── PAGE TEXT
This began to change in the 1930s, when, during the Great Depression, labor and peasant organizing put pressure on the political system. The Liberal governments of the 1930s enacted measures providing for social security and workers’ rights akin to US president Franklin Roosevelt’s New Deal or the state-led reforms of Mexican president Lazaro Cardenas. As in the US, this period of reform was short-lived. The Second World War and the subsequent Cold War put a damper on popular aspirations, giving the Colombian Right an opening to roll back the 1930 reforms. President Alfonso Lopez Pumarej, who had played the FDR role in the 1930s, returned to power in the war years, only to lead a retrenchment in the reforms he had championed.

This ignited a populist movement inside (and outside) the Liberal Party, in which the Left, workers, and peasant organizations rallied behind the charismatic politician Jorge Eliecer Gaitan. Gaitan came in third in the presidential elections of 1946, not far behind the official Liberal candidate. He looked to be in a strong position win the 1950 election. However, on April 9, 1948, an assassin cut down Gaitan on a Bogota street. The assassination ignited the Bogotazo, weeks of mass rioting in the capital and beyond as Gaitan supporters accused the Conservatives or official Liberals of murdering their leader. After a brief respite, the violence reignited, this time engulfing the country in a cycle, which has since been called La Violencia, lasting through 1958.
────
── DATASET
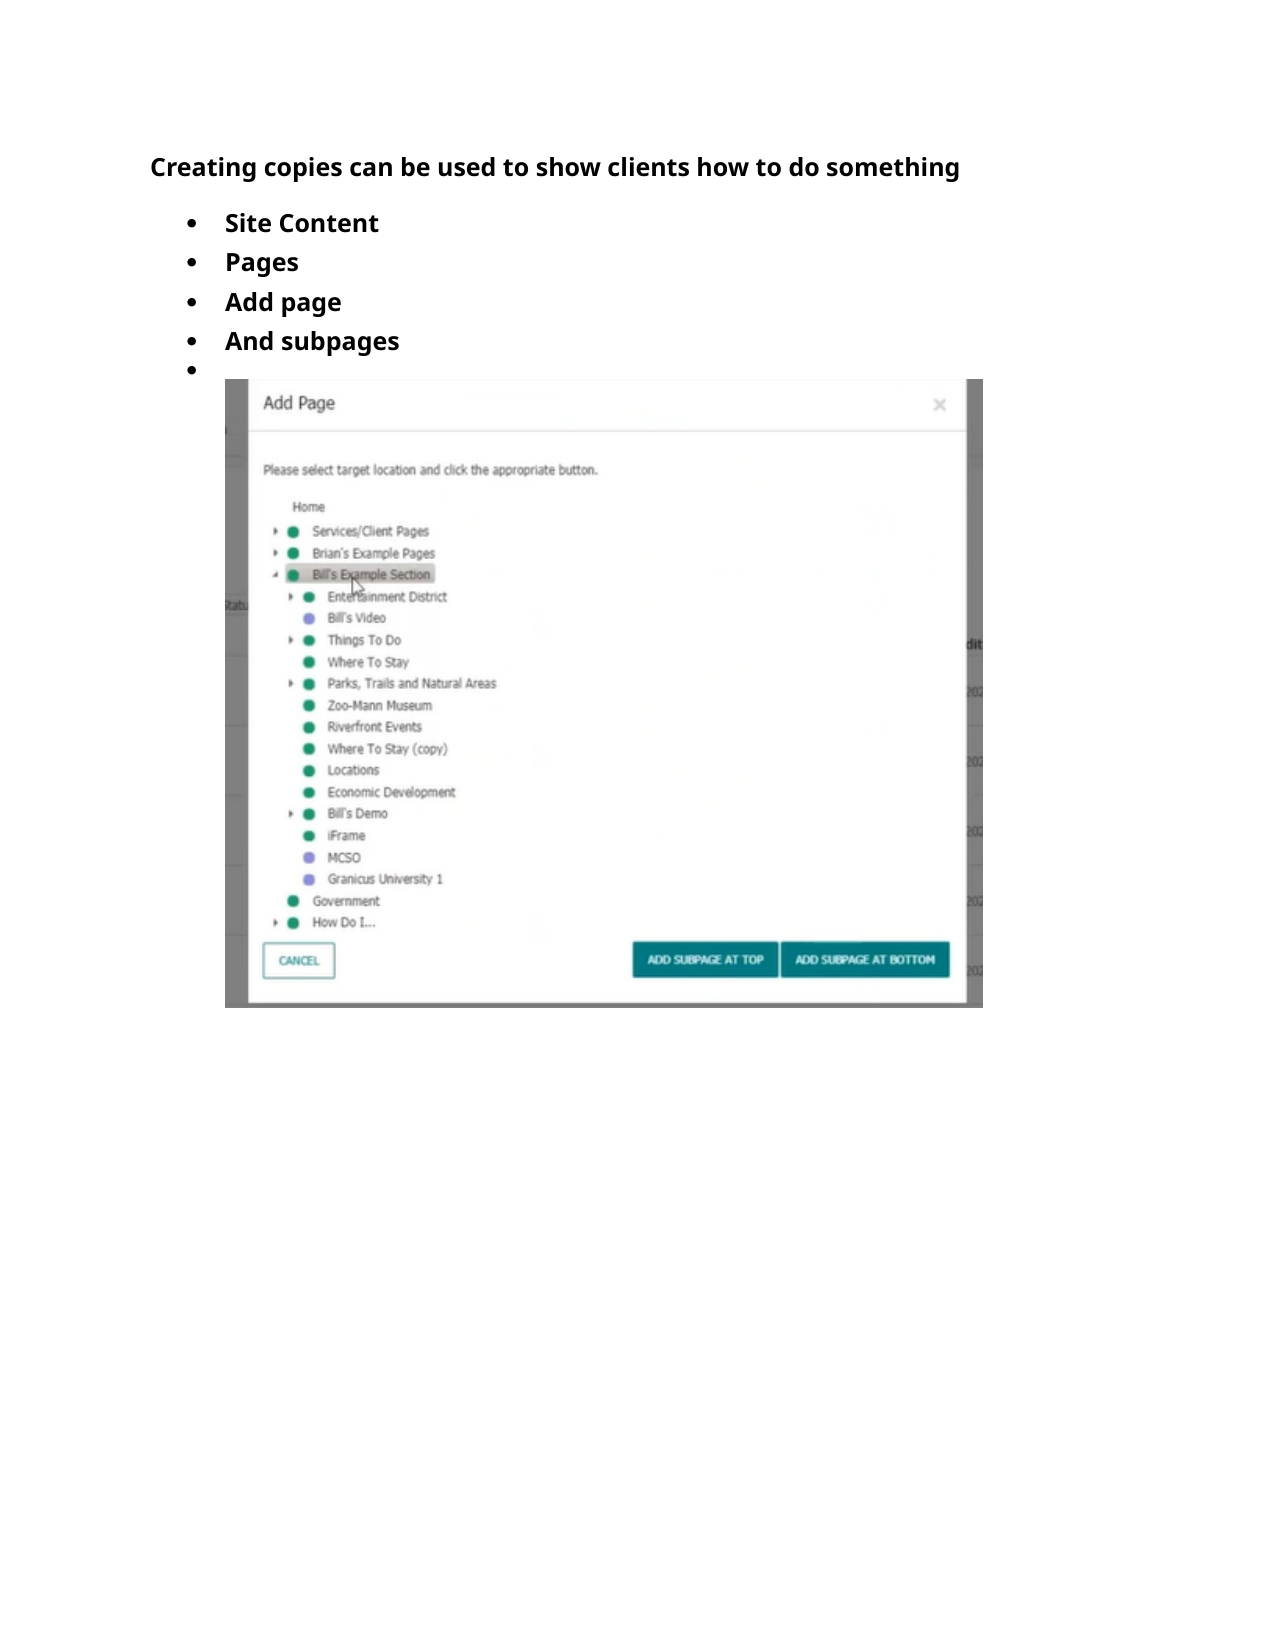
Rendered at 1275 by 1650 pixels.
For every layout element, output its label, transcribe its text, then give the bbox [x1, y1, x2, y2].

text Creating copies can be used to show clients how to do something [150, 150, 1125, 184]
list And subpages [187, 323, 1125, 357]
list Add page [187, 284, 1125, 318]
list Site Content [187, 206, 1125, 240]
list Pages [187, 245, 1125, 279]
────
DIRECTIONS:
1) Say whether each statement agrees with the passage on Colombian politics, answering yes or no and quoting the words of the passage that decide it: (a) Gaitan came in second in the 1946 presidential elections; (b) Gaitan was killed on a Bogota street on April 9, 1948; (c) La Violencia lasted through 1958.
2) Please list every person named in the passage on Colombian politics.
3) Summarize the passage on Colombian politics in two sentences.
The lines after the passage on Colombian politics are separate material.

WRITTEN RESPONSES:
1)
(a) No: "Gaitan came in third in the presidential elections of 1946"
(b) Yes: "on April 9, 1948, an assassin cut down Gaitan on a Bogota street"
(c) Yes: "lasting through 1958"

2)
Franklin Roosevelt
Lazaro Cardenas
Alfonso Lopez Pumarej
Jorge Eliecer Gaitan

3) In the 1930s, Liberal governments responded to pressure from labor and peasant organizing by enacting social security and workers' rights measures. The Second World War and the Cold War let the Right roll those reforms back, with Alfonso Lopez Pumarej leading the retrenchment, and the assassination of the populist leader Jorge Eliecer Gaitan on April 9, 1948, set off the Bogotazo and then La Violencia, which lasted through 1958.